Svetlana, rouge de colère et de honte, ne s’attendait clairement pas à cette tournure.

— Très bien, dit-elle entre ses dents. Mais je n’oublierai pas.

— Et n’oublie pas, répondit calmement Alina, souviens-toi pour l’avenir : si tu veux fêter ton anniversaire, prépare-le toi-même, et pas aux frais des autres.

Certains invités partirent au magasin, les autres restèrent en essayant de détendre l’atmosphère. La fête continua, mais il était clair que Svetlana était vexée.
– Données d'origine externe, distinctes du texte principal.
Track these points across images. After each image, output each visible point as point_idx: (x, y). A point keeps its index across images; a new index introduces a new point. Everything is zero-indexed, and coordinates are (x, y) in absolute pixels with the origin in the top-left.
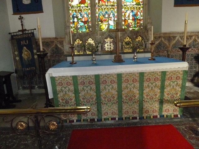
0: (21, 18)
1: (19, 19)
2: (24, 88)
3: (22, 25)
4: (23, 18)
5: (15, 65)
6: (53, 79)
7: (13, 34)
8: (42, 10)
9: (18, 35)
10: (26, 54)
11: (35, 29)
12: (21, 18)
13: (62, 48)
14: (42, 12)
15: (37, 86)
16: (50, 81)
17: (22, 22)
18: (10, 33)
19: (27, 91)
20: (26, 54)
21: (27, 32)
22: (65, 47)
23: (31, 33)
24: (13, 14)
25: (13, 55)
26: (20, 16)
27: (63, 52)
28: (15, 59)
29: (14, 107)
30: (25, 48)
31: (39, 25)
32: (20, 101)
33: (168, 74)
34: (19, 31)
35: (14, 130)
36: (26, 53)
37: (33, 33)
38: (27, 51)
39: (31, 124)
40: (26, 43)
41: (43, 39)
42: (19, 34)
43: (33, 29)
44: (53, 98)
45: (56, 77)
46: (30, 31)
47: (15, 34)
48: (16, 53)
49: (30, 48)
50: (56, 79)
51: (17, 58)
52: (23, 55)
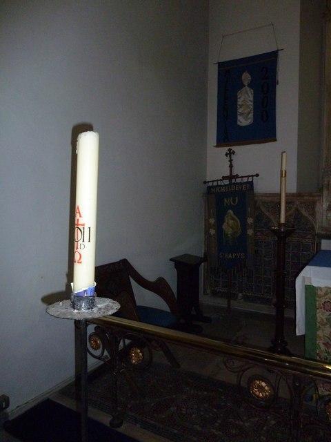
0: (230, 154)
1: (226, 155)
2: (215, 294)
3: (231, 166)
4: (234, 153)
5: (205, 244)
6: (310, 291)
7: (210, 184)
8: (275, 135)
9: (221, 186)
10: (230, 224)
11: (257, 175)
12: (230, 154)
13: (310, 218)
14: (276, 140)
15: (240, 294)
16: (304, 294)
17: (231, 161)
18: (205, 182)
19: (222, 302)
20: (230, 224)
21: (238, 180)
22: (318, 216)
23: (248, 182)
24: (217, 146)
25: (205, 225)
26: (230, 150)
27: (313, 228)
28: (207, 232)
29: (198, 331)
30: (231, 212)
31: (284, 168)
32: (208, 320)
33: (322, 294)
34: (224, 178)
35: (241, 394)
36: (231, 222)
37: (251, 184)
38: (233, 219)
39: (284, 393)
40: (234, 201)
41: (287, 195)
42: (223, 184)
43: (252, 176)
44: (304, 335)
45: (320, 288)
46: (245, 180)
47: (215, 184)
48: (212, 221)
49: (241, 213)
50: (319, 292)
51: (213, 232)
52: (225, 226)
Elle ne bavardait plus, répondait par monosyllabes et voulait manifestement partir vite.

Quand les invités furent partis, Marina et Alina rangèrent la table.

— Merci, dit Marina à sa fille. Sans toi, j’aurais dépensé une fortune pour l’anniversaire de quelqu’un d’autre.

— Maman, tu es trop gentille, secoua la tête Alina. Tante Sveta en profite. Elle a toujours été comme ça, je m’en souviens depuis l’enfance.

— Oui, tu as sans doute raison. Je ne voulais juste pas gâcher les relations familiales.

— Maman, les proches qui profitent de ta gentillesse ne sont pas nécessaires. Les vrais proches ne te mettraient jamais dans une telle situation.

Marina serra sa fille dans ses bras. Elle était reconnaissante qu’Alina ait pris sa défense et montré du caractère. Apparemment, elle l’avait bien élevée.

— Tu sais, dit-elle, je crois que Sveta ne me demandera plus de venir.

— Tant mieux ! rit Alina. Maintenant, tu sais comment gérer ce genre de personnes.

Elles terminèrent de ranger tandis que le soleil se couchait. Marina prépara du thé, et elles s’assirent sur la véranda, savourant le calme.

— Maman, dit soudain Alina, je peux venir te voir le week-end, parfois ? C’est tellement beau et tranquille ici.

— Bien sûr, ma chérie. Tu es toujours la bienvenue.

— Contrairement à certaines personnes, sourit la jeune fille.

Marina rit. Oui, la leçon était apprise. Elle savait désormais que la gentillesse devait avoir des limites, et que l’hospitalité ne devait pas se transformer en sacrifice.

Svetlana ne rappela effectivement jamais. Apparemment, elle avait compris que son plan pour utiliser sa sœur comme restaurant gratuit avait échoué. Marina n’en était pas attristée. Elle savait maintenant que les véritables proches n’abusent pas de ta gentillesse, mais l’apprécient.

Et la maison de campagne redevint son refuge tranquille, où elle pouvait profiter de la paix et n’inviter que ceux qui lui étaient vraiment chers.